The online magazine
dedicated to the
discussion & revival
of British foodways.

NO.72
FALL/WINTER2023

Another Note From the Edge (of the Forest of Dean)

on rolling down a hill to the accompaniment of a dairy product in summertime.

There is a place near Gloucester in England called Coopers Hill. As a hill it doesn’t amount to much. No more than a couple of hundred feet. However, it is steep. In places it simply drops a few feet without any slope. You couldn’t really walk up it without getting on all fours. This makes it the ideal place for Cheese Rolling.

Every summer, tennis has Wimbledon, cricket has Lords, and Cheese Rolling has Coopers Hill. Like Wimbledon, torrential rain normally accompanies the proceedings, but this does not seem to deter anyone. The event attracts several thousand spectators and the odd foreign TV crew.

The sport appears to be simple, although I am told that there is a set of arcane rules and procedures that have to be adhered to. The starter rolls a cheese down the hill. Idiots chase it and try and get hold of it. Whoever is in physical contact with the cheese at the winning post is the winner and gets to keep the cheese. The cheese is a 20-odd lb Double Gloucester which is both desirable and valuable under normal circumstances.

However, having rolled down a hill, chased and manhandled by about 50 people, the cheese is normally wrecked and covered in mud, blood, sweat and spit. This must be the most worthless prize in sport, unless you are a forensic scientist who collects DNA from the shallow end of the gene pool. The runner-up gets £10 and the third £5, which enables these contestants to end up with far more actually edible cheese than the winner.

Cheese Balls

Cheese that could easily roll down a hill

The card consists of five races, including one for competitors from overseas. Between the official races, children run in their own uphill events. This has the added bonus of churning up the ground and making it even more slippery for later contests. Once all of the official events are over, various groups stage their own, independent, events.
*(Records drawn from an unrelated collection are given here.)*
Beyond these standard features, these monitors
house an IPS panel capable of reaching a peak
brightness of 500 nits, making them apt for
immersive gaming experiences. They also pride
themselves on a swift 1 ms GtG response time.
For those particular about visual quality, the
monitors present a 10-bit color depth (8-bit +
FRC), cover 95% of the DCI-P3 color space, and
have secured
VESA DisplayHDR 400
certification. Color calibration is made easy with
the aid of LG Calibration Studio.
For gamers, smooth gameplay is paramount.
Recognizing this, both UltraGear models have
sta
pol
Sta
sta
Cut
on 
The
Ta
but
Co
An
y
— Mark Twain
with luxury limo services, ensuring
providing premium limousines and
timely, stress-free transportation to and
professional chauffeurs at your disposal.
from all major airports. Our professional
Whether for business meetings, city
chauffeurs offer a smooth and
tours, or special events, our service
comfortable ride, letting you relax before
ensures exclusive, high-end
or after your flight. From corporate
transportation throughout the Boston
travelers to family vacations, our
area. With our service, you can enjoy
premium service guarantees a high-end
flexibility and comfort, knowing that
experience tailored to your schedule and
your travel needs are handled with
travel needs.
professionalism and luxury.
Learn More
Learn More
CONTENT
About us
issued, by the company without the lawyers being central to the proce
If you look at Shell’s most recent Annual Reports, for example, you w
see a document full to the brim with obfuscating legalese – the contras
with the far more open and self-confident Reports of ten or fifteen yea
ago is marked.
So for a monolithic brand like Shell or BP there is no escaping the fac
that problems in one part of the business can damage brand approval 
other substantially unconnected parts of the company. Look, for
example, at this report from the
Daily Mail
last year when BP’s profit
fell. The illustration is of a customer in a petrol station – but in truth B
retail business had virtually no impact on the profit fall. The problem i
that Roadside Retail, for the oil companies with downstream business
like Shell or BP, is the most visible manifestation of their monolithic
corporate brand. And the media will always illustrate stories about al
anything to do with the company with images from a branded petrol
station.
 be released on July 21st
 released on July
These unofficial heats tend not to involve a cheese, so are really public exhibitions of self-harm.

There are paramedics stationed at regular intervals down the hill and a small fleet of ambulances standing by. The air ambulance sat ominously in a field, touting for business. I’m told that no one has ever been killed. Last year one bloke was carted off for four days in the Gloucestershire Royal Infirmary. The local paper carried a photo of him in his hospital bed, partially mummified and with a thumbs up sign and grin indicating that the morphine had yet to wear off.

There were various stalls and sideshows at the bottom of the hill and the local pub was doing a roaring trade. Tempting, but I had an urge to buy some cheese. I fancied Gloucestershire cheese, but I didn’t want anything that had been rolled down a hill. So I went to a farm shop, on a farm that produces milk that makes cheese.

Officially, there are two types of Gloucester cheese: Single and Double, plus a variant I discovered that very afternoon. All are made with milk from pedigree Gloucester cows. The curds make cheese and the whey is normally fed to pigs.

Double Gloucester is made from morning and evening milk, is dyed with a natural coloring and tastes tangy. This is the one that they roll down the hill.

The lighter, much rarer, Single Gloucester is made from whole morning milk and skimmed evening, is undyed and tastes creamy and crumbly. There is only a handful of producers and they have legal protection: Unless it is made by them to a specific recipe and process it cannot be called Single Gloucester. Nor can it be used for cheese rolling.

My big discovery was Harefield, also known as “Gloucestershire Parmesan”. This is Single Gloucester that has been matured for a year. It is a hard cheese, but the Parmesan comparison is wrong because it is savory rather than nutty. I know of only one producer and it is far too good for any form of sporting activity.

There were plenty of other local cheeses too. There were soft curd cheeses, goat and sheep cheeses, local imitations of brie and camembert, the ubiquitous cheddar and the notorious Stinking Bishop. You wouldn’t want to roll any of these.

I had a lovely day. Of course, the “sport” of Cheese Rolling is dangerous and pointless, a bit like vertical Grid Iron. But I found it inspirational. It inspired me to buy a world class cheeseboard entirely sourced from producers and cows that live within a 30 mile radius of my kitchen.